**What the exercise asks**
An exact copy of the lines, starting at the top of the listing and ending with the line that has "43: (73, 569)", is the required answer. Pictures are not part of it.

**Data section**
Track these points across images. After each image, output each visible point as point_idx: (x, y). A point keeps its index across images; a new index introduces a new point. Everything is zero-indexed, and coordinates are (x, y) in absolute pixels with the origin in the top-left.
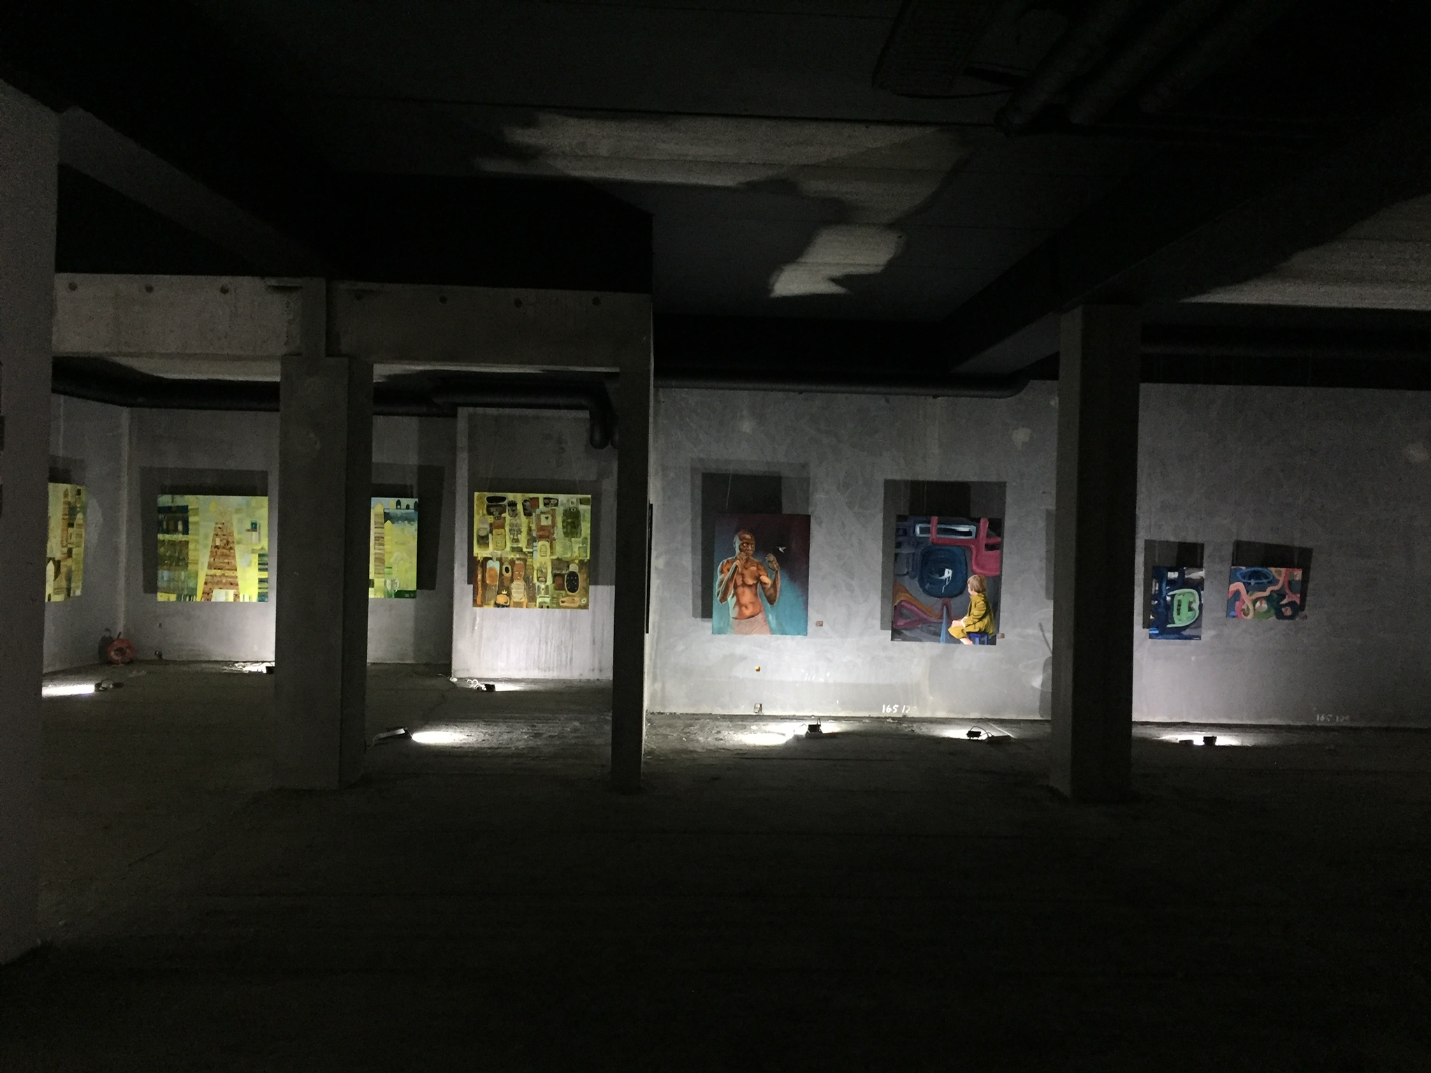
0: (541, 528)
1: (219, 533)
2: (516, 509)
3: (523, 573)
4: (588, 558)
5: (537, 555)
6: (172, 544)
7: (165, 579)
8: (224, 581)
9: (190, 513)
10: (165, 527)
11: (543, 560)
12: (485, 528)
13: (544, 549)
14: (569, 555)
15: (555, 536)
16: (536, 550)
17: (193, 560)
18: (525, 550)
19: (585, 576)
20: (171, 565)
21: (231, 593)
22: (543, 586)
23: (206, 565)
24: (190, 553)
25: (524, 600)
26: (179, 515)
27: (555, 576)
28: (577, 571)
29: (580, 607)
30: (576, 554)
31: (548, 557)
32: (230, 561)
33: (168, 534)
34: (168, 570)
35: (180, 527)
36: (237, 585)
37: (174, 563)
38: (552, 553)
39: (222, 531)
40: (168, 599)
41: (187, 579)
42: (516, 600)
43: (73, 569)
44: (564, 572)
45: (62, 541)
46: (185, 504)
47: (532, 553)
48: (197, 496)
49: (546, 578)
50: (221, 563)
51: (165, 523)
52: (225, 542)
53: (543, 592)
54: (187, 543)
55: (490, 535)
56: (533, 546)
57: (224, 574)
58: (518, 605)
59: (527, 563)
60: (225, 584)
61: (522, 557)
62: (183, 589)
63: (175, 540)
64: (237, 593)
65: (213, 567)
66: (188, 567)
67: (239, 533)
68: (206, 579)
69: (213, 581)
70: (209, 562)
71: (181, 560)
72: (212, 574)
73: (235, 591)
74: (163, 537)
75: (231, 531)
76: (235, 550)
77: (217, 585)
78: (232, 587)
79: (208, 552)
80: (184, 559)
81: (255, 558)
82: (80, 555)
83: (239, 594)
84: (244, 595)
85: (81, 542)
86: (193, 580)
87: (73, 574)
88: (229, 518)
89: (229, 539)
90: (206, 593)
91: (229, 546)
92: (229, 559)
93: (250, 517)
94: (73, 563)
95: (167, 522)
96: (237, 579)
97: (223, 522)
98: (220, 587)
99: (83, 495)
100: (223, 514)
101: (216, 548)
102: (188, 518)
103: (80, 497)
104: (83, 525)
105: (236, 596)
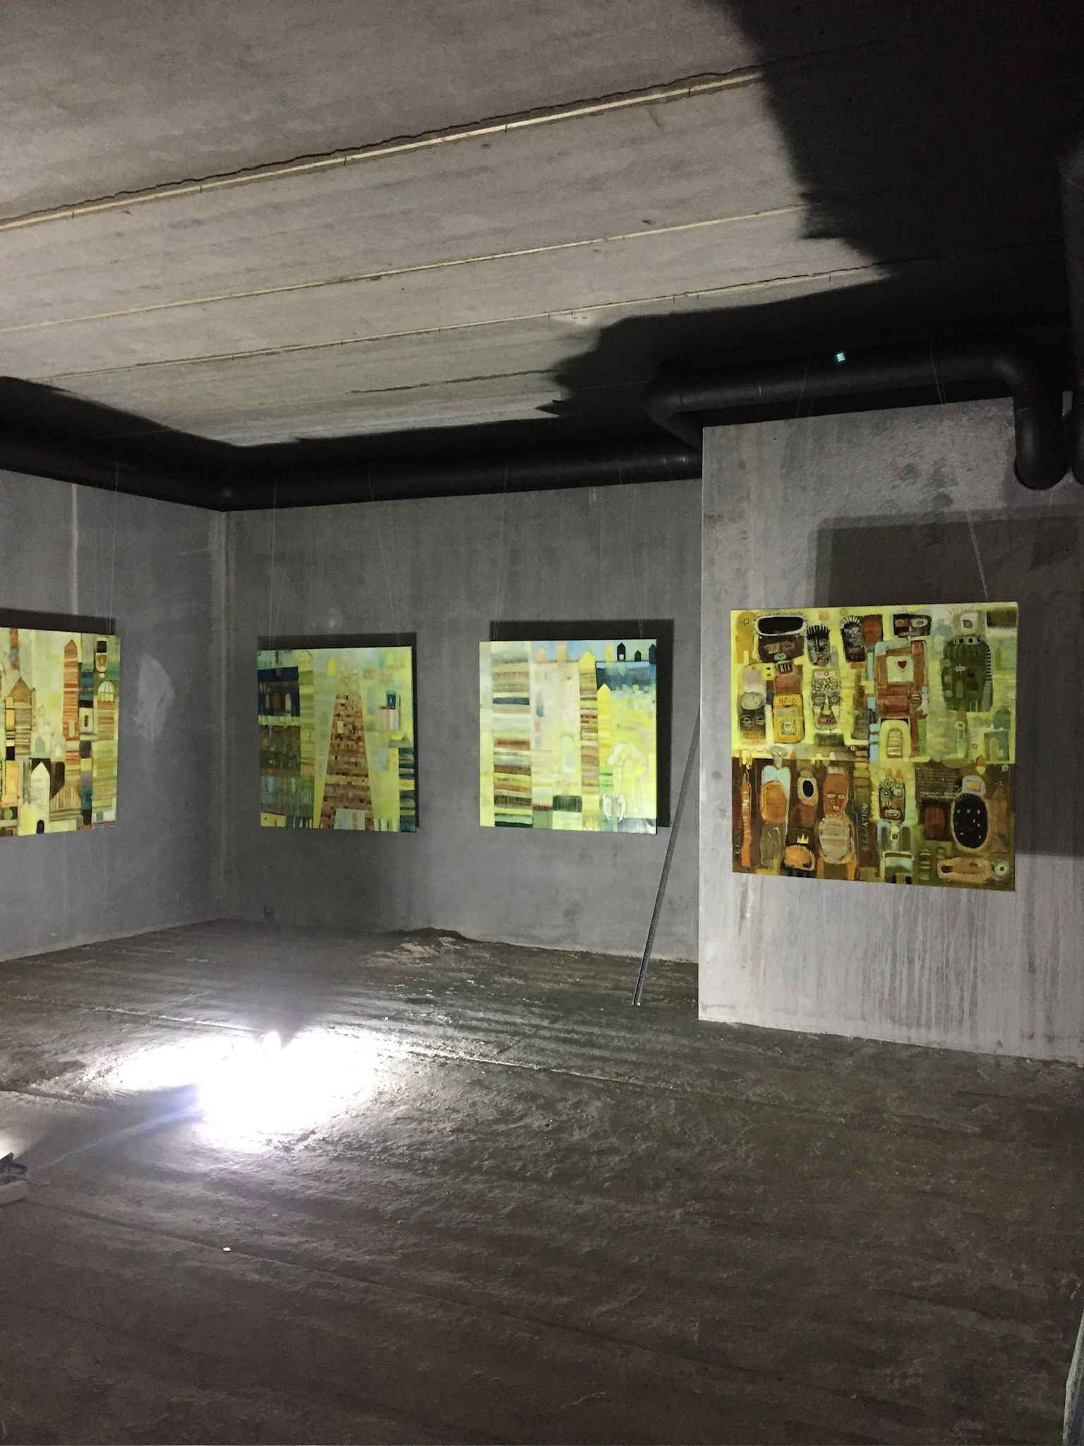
0: (888, 690)
1: (342, 713)
2: (827, 646)
3: (845, 798)
4: (1012, 761)
5: (879, 755)
6: (278, 732)
7: (271, 789)
8: (351, 795)
9: (300, 679)
10: (268, 705)
11: (894, 765)
12: (757, 694)
13: (895, 739)
14: (960, 755)
15: (924, 707)
16: (875, 743)
17: (306, 758)
18: (849, 742)
19: (1004, 805)
20: (277, 767)
21: (362, 814)
22: (895, 829)
23: (325, 768)
24: (304, 748)
25: (851, 861)
26: (285, 684)
27: (924, 805)
28: (981, 794)
29: (991, 884)
30: (980, 751)
31: (906, 759)
32: (359, 760)
33: (272, 715)
34: (275, 775)
35: (288, 705)
36: (369, 803)
37: (282, 765)
38: (916, 750)
39: (346, 709)
40: (276, 823)
41: (299, 790)
42: (830, 860)
43: (95, 775)
44: (947, 796)
45: (66, 729)
46: (294, 665)
47: (867, 749)
48: (310, 651)
49: (901, 808)
50: (345, 763)
51: (267, 698)
52: (350, 726)
53: (895, 843)
54: (298, 729)
55: (768, 709)
56: (870, 733)
57: (350, 783)
58: (836, 872)
59: (856, 774)
60: (352, 800)
61: (844, 757)
62: (295, 809)
63: (281, 725)
64: (370, 817)
65: (335, 772)
66: (299, 770)
67: (371, 712)
68: (325, 792)
69: (335, 794)
70: (329, 762)
71: (291, 758)
72: (333, 783)
73: (367, 812)
74: (267, 720)
75: (358, 710)
76: (364, 742)
77: (341, 801)
78: (362, 804)
79: (326, 745)
80: (294, 757)
81: (394, 755)
82: (111, 751)
83: (373, 818)
84: (380, 821)
85: (113, 732)
86: (308, 792)
87: (94, 785)
88: (355, 687)
89: (356, 724)
90: (326, 815)
91: (356, 734)
92: (357, 757)
93: (386, 685)
94: (95, 766)
95: (271, 694)
96: (369, 792)
97: (347, 694)
98: (346, 805)
99: (111, 652)
100: (347, 680)
101: (338, 739)
102: (298, 689)
103: (105, 654)
104: (114, 701)
105: (369, 820)
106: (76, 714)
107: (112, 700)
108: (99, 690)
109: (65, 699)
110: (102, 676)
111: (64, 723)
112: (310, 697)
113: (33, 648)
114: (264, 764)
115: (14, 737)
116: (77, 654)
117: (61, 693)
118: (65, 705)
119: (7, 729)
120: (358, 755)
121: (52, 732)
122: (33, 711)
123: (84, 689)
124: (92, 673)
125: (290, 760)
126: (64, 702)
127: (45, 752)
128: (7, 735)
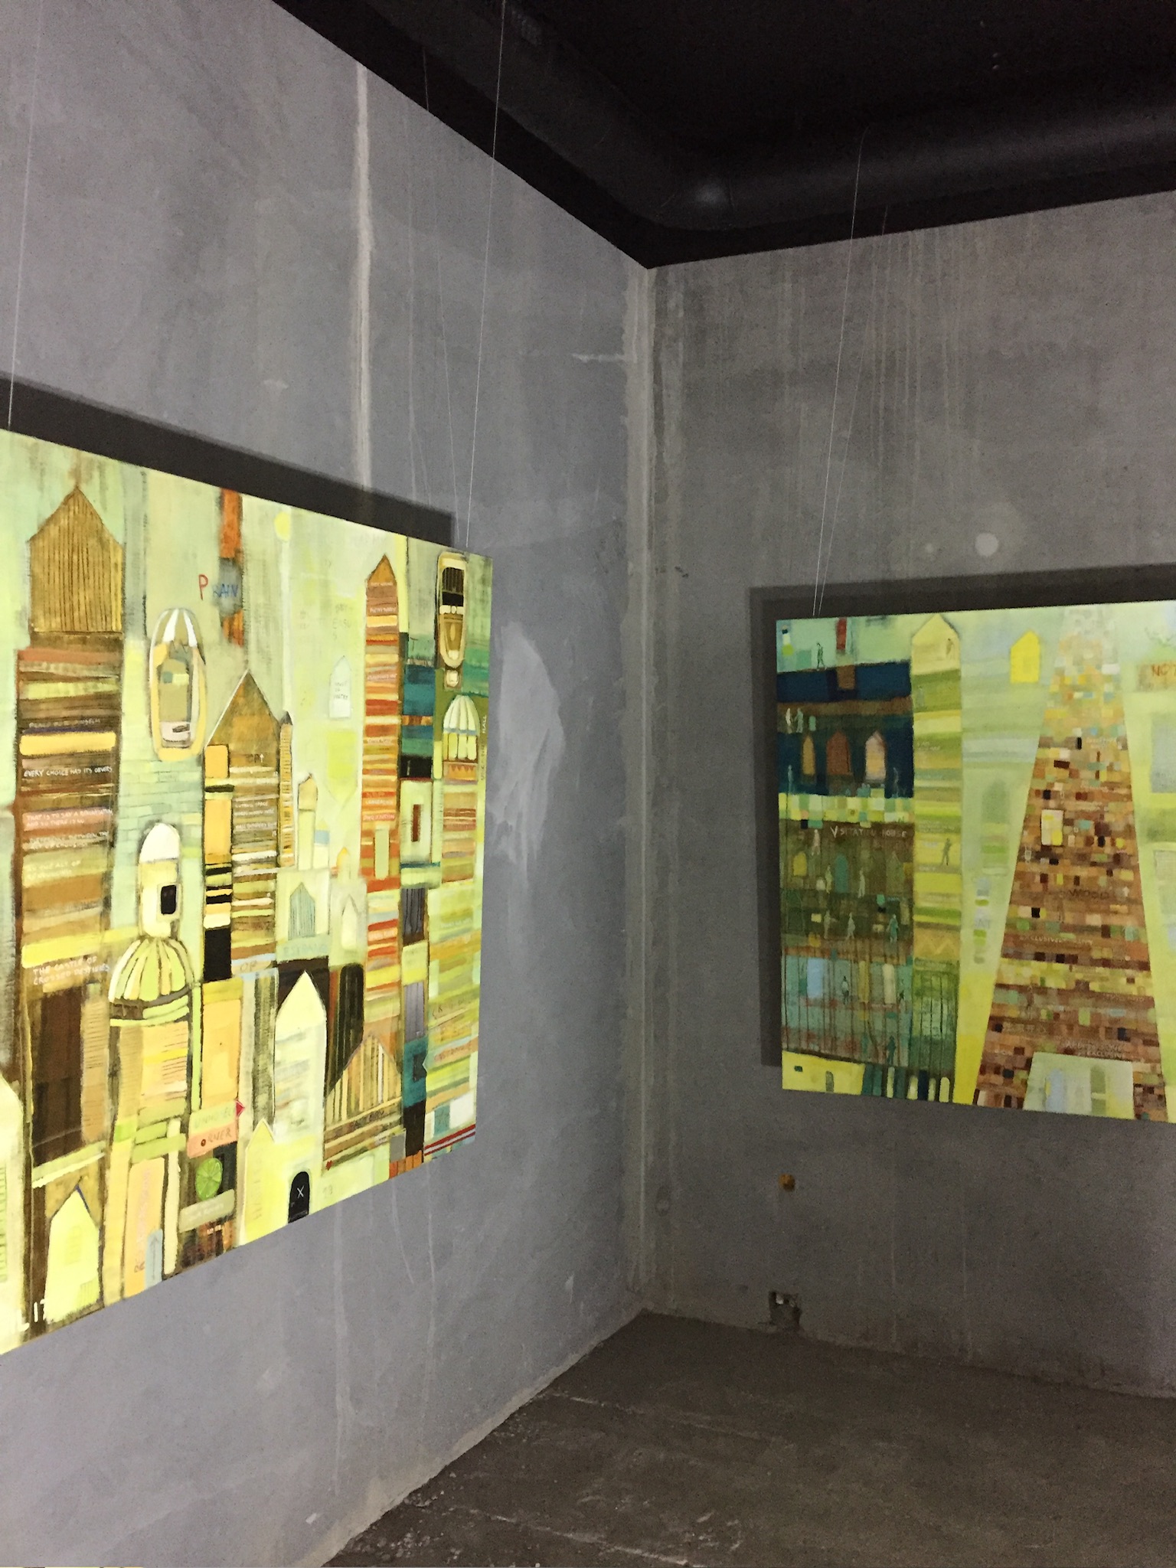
1: (1058, 787)
6: (840, 840)
7: (815, 991)
8: (1085, 1018)
9: (916, 695)
10: (809, 767)
17: (928, 912)
20: (837, 932)
21: (1123, 1072)
23: (995, 939)
24: (923, 883)
26: (869, 708)
32: (1114, 921)
33: (823, 792)
34: (830, 954)
35: (876, 764)
36: (1152, 1041)
37: (853, 927)
39: (1073, 775)
40: (830, 1085)
41: (908, 997)
43: (433, 994)
45: (368, 853)
46: (896, 656)
48: (952, 616)
50: (1066, 928)
51: (808, 746)
52: (1088, 826)
54: (907, 831)
57: (1082, 988)
60: (1092, 1032)
62: (892, 1046)
63: (853, 819)
64: (1154, 1081)
65: (1030, 950)
66: (910, 942)
67: (1163, 786)
68: (996, 1006)
69: (1032, 1014)
70: (1010, 925)
71: (882, 910)
72: (1022, 982)
73: (1142, 1066)
74: (804, 806)
75: (1116, 778)
76: (1135, 869)
77: (1053, 1033)
78: (1126, 1046)
79: (1002, 877)
80: (892, 908)
82: (468, 913)
83: (1163, 1085)
85: (472, 853)
86: (936, 1004)
87: (432, 1023)
88: (1107, 712)
89: (1108, 818)
90: (997, 1070)
91: (1108, 849)
92: (1107, 912)
94: (434, 964)
95: (821, 740)
96: (1151, 1012)
97: (1078, 733)
98: (1068, 1044)
99: (472, 604)
100: (1077, 695)
101: (1045, 861)
102: (910, 722)
103: (460, 610)
104: (476, 760)
105: (1150, 1090)
106: (392, 802)
107: (472, 757)
108: (447, 721)
109: (366, 751)
110: (452, 678)
111: (364, 834)
113: (285, 569)
114: (794, 924)
115: (227, 892)
116: (396, 604)
117: (361, 729)
118: (365, 772)
119: (208, 867)
120: (1113, 907)
121: (333, 864)
122: (283, 795)
123: (411, 721)
124: (429, 670)
125: (880, 917)
126: (365, 762)
127: (314, 935)
128: (209, 888)
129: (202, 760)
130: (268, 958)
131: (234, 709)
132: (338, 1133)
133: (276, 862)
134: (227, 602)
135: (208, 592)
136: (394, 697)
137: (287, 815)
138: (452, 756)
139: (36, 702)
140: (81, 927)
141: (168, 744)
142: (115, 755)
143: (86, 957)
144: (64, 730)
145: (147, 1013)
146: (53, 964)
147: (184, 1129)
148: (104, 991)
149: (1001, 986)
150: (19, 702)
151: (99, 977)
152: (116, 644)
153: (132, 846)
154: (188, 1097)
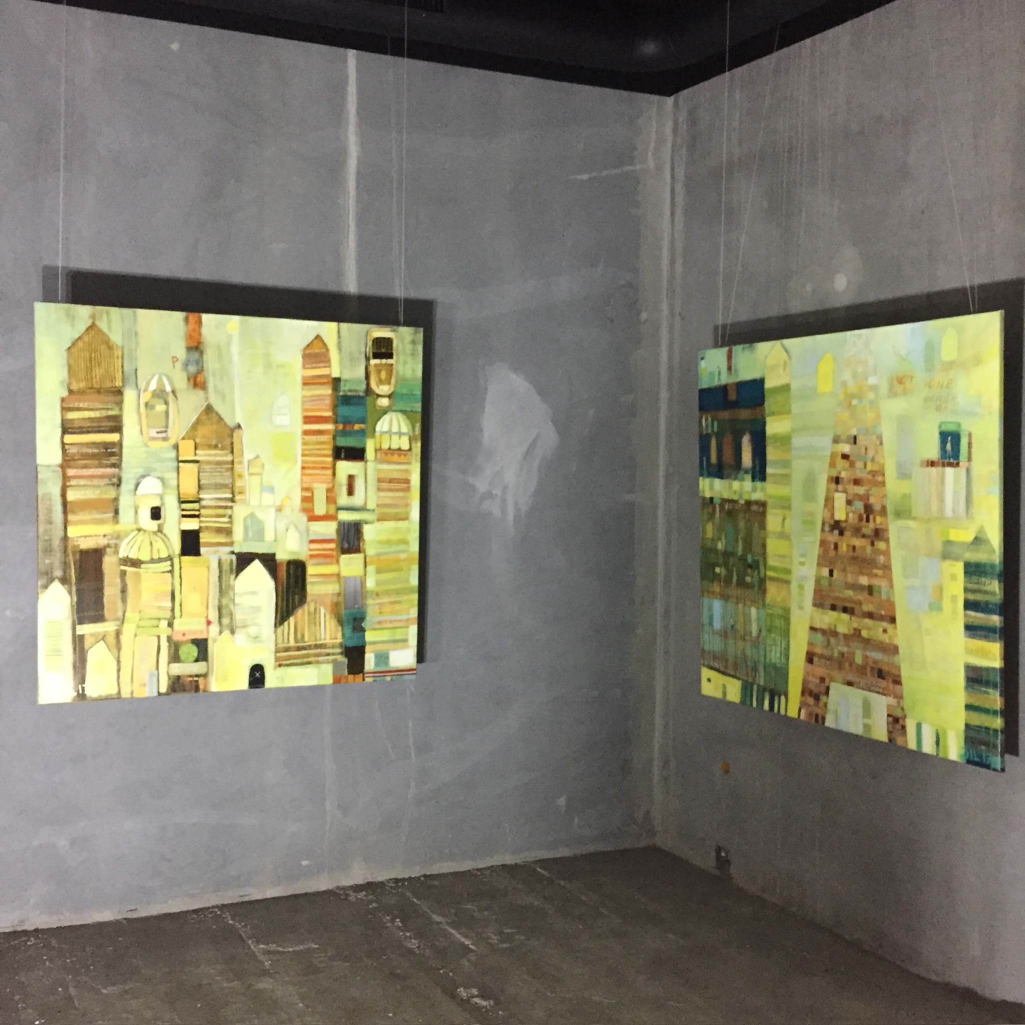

**Answer to this problem**
Track these points across images. After each image, output each visible point as point_idx: (x, y). A point keeps its index across images; a new index introduces a new point. Everything is zero-indexed, and coordinates are (x, y) in absolute pixels with the origin in the top-left.
0: (541, 528)
1: (219, 533)
2: (516, 509)
3: (523, 573)
4: (588, 558)
5: (537, 555)
6: (172, 544)
7: (165, 579)
8: (224, 581)
9: (190, 513)
10: (165, 527)
11: (543, 560)
12: (485, 528)
13: (544, 549)
14: (569, 555)
15: (555, 536)
16: (536, 550)
17: (193, 560)
18: (525, 550)
19: (585, 576)
20: (171, 565)
21: (231, 593)
22: (543, 586)
23: (206, 565)
24: (190, 553)
25: (524, 600)
26: (179, 515)
27: (555, 576)
28: (577, 571)
29: (580, 607)
30: (576, 554)
31: (548, 557)
32: (230, 561)
33: (168, 534)
34: (168, 570)
35: (180, 527)
36: (237, 585)
37: (174, 563)
38: (552, 553)
39: (222, 531)
40: (168, 599)
41: (187, 579)
42: (516, 600)
43: (73, 569)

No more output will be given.